Search Enhancements Using Conceptual Search
Once documents are in concept groups and nearly duplicated, searching can be improved in several ways. The most obvious is to continue to narrow the search set by eliminating near-dupes who share a high percentage. It’s a bit like ignoring emails by identifying their inclusions. When searching for major near-duplicates in a set of nearly duped inclusive emails, the results can be split into the number of different concepts versus the discrete number of documents with responsive keywords.
For example, if the reduced set contains 10,000 items and a search term returns only a dozen items, it is fair to say that this is a targeted search. If it returned 20% of the set, it may need to be refined, or the data is just rich with that term. Rather than simply identifying the number of results, this type of search identifies the number of document types that exist in the search result set. Once the sets of documents to be reviewed are identified, it is possible to review all those in the content group where the hits exist. This helps identify relevant documents for searches that do not contain a particular keyword. In the previous example, if a reviewer searched for the word football, it would not return the rulebook where the game was called football. But looking at the whole conceptual group would lead the critic to understand that it is also called football. Each industry has acronyms, colloquialisms and specific vocabulary; if a user is unfamiliar with them, searching for concepts can help.

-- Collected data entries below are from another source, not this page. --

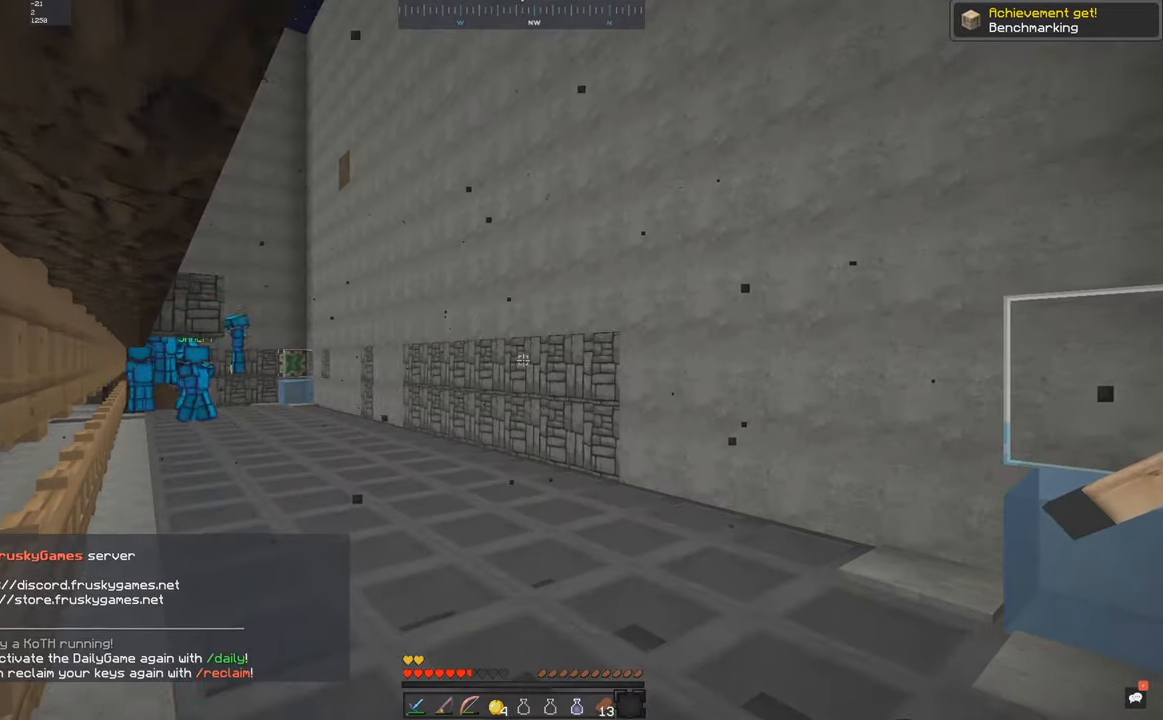
{"keys": ["s"], "mouse": [], "events": [[383, "s", "down"]]}
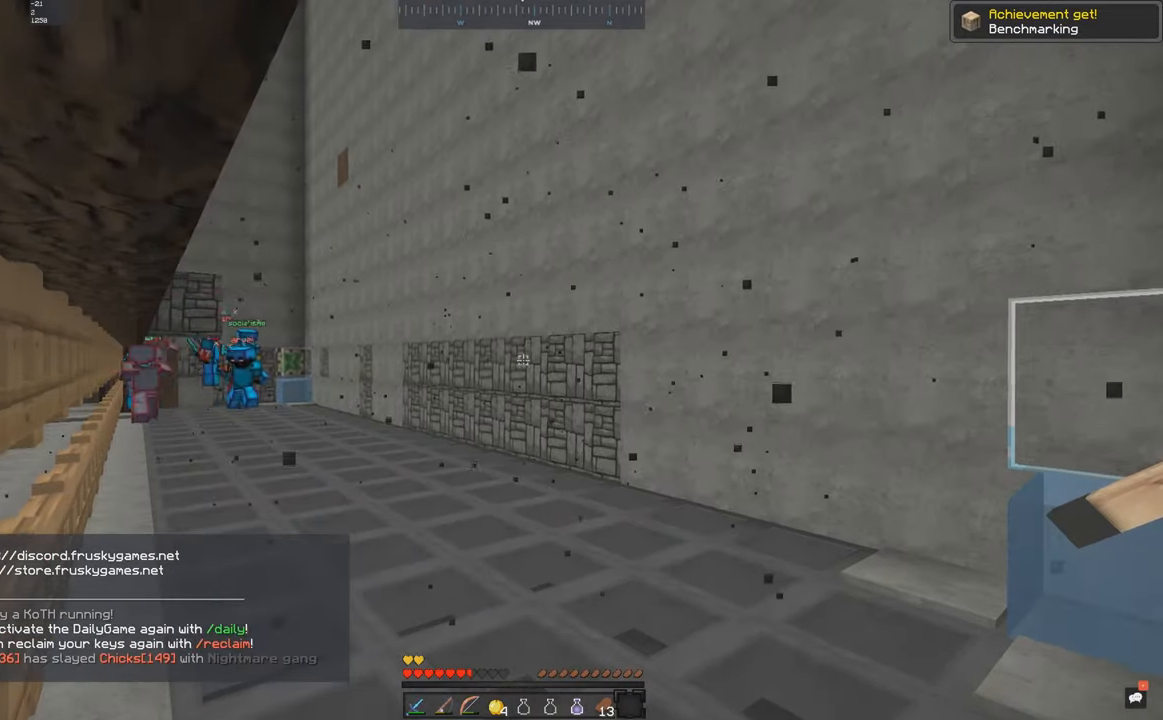
{"keys": [], "mouse": [], "events": [[33, "s", "up"]]}
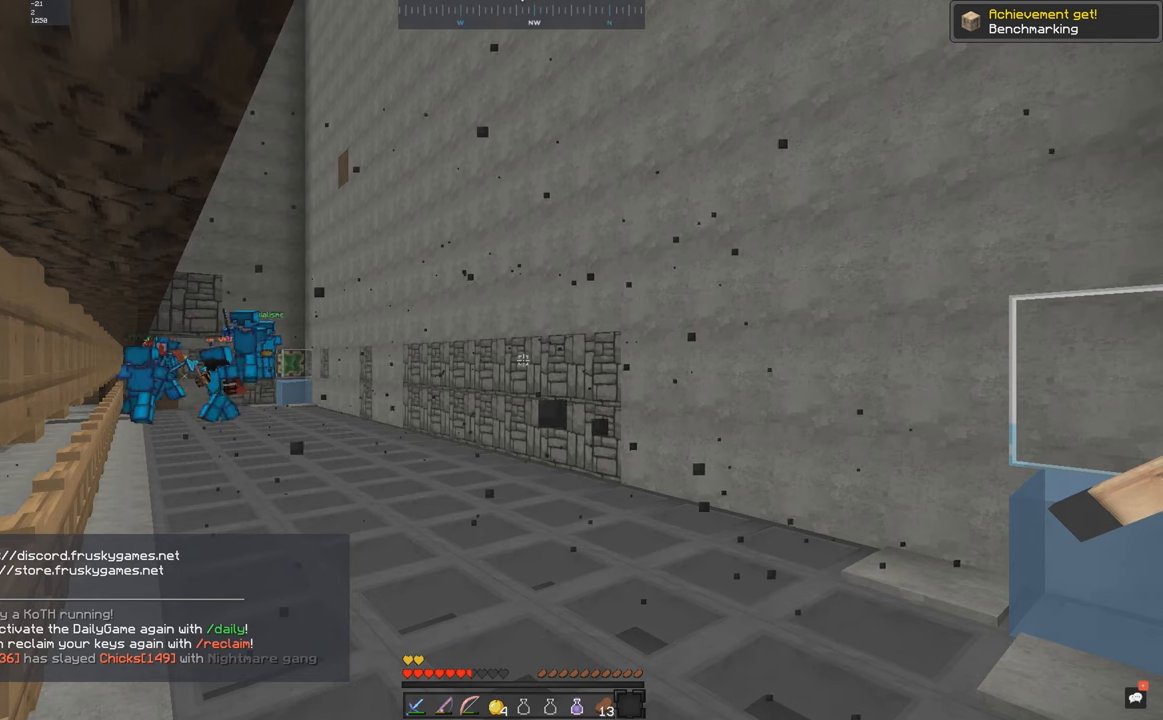
{"keys": [], "mouse": [], "events": []}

The other major benefit of concept indexing is the ability to search by concepts rather than keywords. In some systems, this is called concept research; in others it is called searching for copies. In either case, a reviewer provides sentences or paragraphs instructing the system to identify documents conceptually similar to what was provided. Obviously, the more data provided, the fewer conceptually similar documents need to be found.
A final aspect of conceptual search and indexing is when an eDiscovery team may have no idea what they are looking for. Grouping helps clarify the contents of the set. First, documents are randomly selected from each concept group and reviewed. Next, concept groups that have responsive documents in the sample set should be examined in their entirety to identify additional responsive documents. This common approach is actually the start of the workflow for most technology-assisted review (TAR) or predictive coding engines on the market. This technique is used by both plaintiffs and defendants when they have a set of documents with unknown content.
Keyword searching and date filtering are ubiquitous and understandable to most users, and they generally produce the same results across platforms. Threads and concept research can improve and advance keyword research and filtering to improve overall search efficiency and effectiveness. The identification and conceptual grouping of email threads based on artificial intelligence is not a new idea, but has become simpler to use and easier to understand in modern eDiscovery platforms. Combining all of these search technologies is the most effective way to reduce the review burden and locate the most relevant documents for your case.